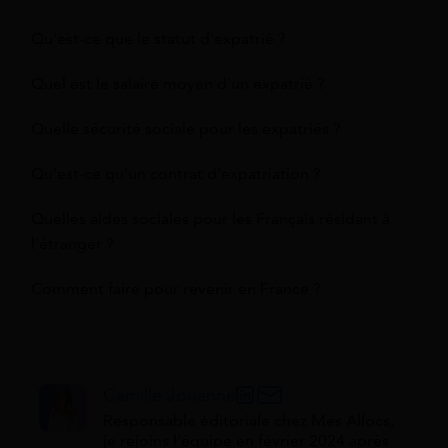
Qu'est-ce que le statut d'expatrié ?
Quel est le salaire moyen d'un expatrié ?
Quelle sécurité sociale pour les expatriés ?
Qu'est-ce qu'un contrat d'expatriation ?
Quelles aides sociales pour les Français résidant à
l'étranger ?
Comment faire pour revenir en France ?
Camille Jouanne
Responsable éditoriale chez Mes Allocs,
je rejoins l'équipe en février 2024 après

------------

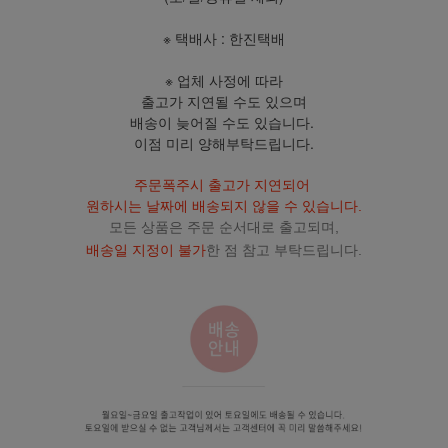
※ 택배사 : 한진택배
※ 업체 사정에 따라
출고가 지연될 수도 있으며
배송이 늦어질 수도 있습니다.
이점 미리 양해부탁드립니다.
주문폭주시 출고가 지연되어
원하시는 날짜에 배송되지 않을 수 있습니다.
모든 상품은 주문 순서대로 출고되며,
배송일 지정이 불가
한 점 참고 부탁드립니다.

------------

#### WORK TASK:
Please pick out each line in the entries above that contains the word "있습니다", and copy those lines.

#### YOUR RESPONSE:
배송이 늦어질 수도 있습니다.
원하시는 날짜에 배송되지 않을 수 있습니다.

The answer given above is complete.